Company History
Little Bulb started out at the University of Kent where its founding members, strung across different years, collaborated for the first time on Crocosmia, a devised piece exploring the memories (both joyous and tragic) of three precocious siblings through their parents record collection. The show premiered at the Edinburgh Fringe Festival 2008, and went on to win Fringe First, Total Theatre and Arches Brick awards as well as touring extensively both home and abroad.
In 2009 we returned to Edinburgh as the resident company of the Forest Fringe with Sporadical: An Epic Cardboard Folk Opera which was nominated for a Total Theatre Award. We returned again in 2010 with Operation Greenfield, which was awarded the Herald Angel. Operation Greenfield returned once more to the theme of growing up, this time focusing on the lives of teenagers and their dreams of winning the local talent competition in the small, fictional village of Stokely.
Also, in that same year we were commissioned by Farnham Maltings to create a new show for village halls touring and so The Marvellous and Unlikely Fete of Little Upper Downing was born. For the 2011 Fringe, music became the entire focus as we presented Goose Party; an experimental free set of bizarre compositions and genre fusions performed by our alter ego band of the same name. In 2013 we dispensed with music altogether with our dance theatre exploration Squally Showers, which looked at the lives of young professionals in a TV studio amidst the political upheavals of the 1980's, completing our trilogy of pieces exploring the theme of growing up and later going on to be performed at the National Theatre’s SHED space.
Throughout this time we were collaborating with Battersea Arts Centre to create Orpheus, a 1930's Parisian retelling of the Ancient Greek myth inspired by the music of Django Reinhardt. For this production we teamed up with many wonderful collaborators to create by far and away our largest show to date. Orpheus premiered at BAC in the spring of 2013 to sell out shows and rave reviews. We have since taken it to venues around the country, and internationally to the Salzburg and Brisbane festivals.
Miriam Gould
Tom Penn
In addition to our work for adults, Christmas 2013 saw us premiere our first ever children's show in a co-production with Bristol Old Vic. Antarctica was specially devised for an under fives audience and was a physical and visual exploration of the animals (both real and imaginary) of the South Pole. We had so much fun performing for younger audiences that we jumped at the chance to make The Night that Autumn Turned to Winter (also with Bristol Old Vic).
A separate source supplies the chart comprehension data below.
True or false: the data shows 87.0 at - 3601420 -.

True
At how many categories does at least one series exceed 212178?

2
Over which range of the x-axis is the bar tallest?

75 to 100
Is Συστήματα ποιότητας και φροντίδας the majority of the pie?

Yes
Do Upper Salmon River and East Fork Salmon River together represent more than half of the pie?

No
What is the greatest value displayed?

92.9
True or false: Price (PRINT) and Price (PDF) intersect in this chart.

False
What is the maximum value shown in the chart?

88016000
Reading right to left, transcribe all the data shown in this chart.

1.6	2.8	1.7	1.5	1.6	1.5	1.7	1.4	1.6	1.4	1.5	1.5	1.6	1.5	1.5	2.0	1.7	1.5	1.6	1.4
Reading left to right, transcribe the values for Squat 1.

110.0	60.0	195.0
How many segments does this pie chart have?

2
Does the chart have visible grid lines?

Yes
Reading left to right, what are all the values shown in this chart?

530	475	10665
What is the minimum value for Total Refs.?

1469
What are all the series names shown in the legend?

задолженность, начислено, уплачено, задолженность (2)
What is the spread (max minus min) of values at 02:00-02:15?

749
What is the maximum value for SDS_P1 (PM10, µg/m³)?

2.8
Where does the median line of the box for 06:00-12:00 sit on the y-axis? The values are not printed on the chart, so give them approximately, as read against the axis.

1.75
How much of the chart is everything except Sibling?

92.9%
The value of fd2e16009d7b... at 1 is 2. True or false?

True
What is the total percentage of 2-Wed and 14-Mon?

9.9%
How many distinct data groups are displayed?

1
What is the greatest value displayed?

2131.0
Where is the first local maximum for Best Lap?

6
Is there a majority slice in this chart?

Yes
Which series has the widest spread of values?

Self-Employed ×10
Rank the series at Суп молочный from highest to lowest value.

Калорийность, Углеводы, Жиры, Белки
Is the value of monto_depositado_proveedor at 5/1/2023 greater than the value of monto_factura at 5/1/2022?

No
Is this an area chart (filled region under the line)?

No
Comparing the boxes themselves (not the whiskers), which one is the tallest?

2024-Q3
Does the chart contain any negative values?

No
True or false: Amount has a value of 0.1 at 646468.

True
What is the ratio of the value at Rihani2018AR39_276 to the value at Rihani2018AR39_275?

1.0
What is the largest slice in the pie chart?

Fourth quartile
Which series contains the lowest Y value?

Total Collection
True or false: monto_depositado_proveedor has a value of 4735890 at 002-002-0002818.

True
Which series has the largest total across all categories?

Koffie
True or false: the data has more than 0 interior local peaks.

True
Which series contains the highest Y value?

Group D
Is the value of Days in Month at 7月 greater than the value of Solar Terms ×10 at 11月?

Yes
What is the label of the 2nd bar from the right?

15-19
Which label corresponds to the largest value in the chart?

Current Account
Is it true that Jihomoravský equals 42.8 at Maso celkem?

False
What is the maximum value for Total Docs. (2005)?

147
This time we explored the changing seasons in a magical wood and immersed ourselves in the world of traditional folk music from across the British Isles.
Alongside these children’s productions we continued to make new shows for adults. In 2015 the Nuffield Theatre teamed us up with Professor Paul White in the Sound and Vibration Department of South Hampton University to create Wail, a scientific cabaret about the songs of the Humpback Whale.​ In 2016 we created Extravaganza Macabre for Battersea Arts Centre’s brand new courtyard theatre. The show drew on Victorian Melodrama, hurtling through a wild evening of plot twists, piano flourishes and audience mischief.
2019 saw us complete The Future which explored the the themes of existential risks, consciousness and super intelligent A.I; we developed it at Bristol Old Vic before taking it to Battersea Arts Centre for a three week run. 2019 also saw us make a return to rural touring with Mountain Music. This co-production with Farnham Maltings was an exploration of the Scots Irish migration of folk music to the New World leading to the birth of country music.
In 2020 we rode our lockdown luck to make Hibernation a show all about hibernating animals inspired by all the hibernating humans were up to at the time. 2021 saw us land our biggest show to date Wolf Witch Giant Fairy which we made in collaboration with the Royal Opera House, we were thrilled and hugely honoured to win that years Olivier award for Best Family Show and we revived it again for Christmas 2023.
Christmas 2022 saw us collaborate with designer Kirsty Harris and The Spring in Havant to make our first fully fledged installation for families set in a magical library unsurprisingly titled The Magic Library. Later that spring we made a new show for families called Four Seasons which was an exploration of the magic of the changing seasons inspired by Vivaldi's iconic score. We did a pilot tour to South West to schools and arts centres followed by a wonderful Christmas 2023 run in Bristol Old Vic's Weston Studio.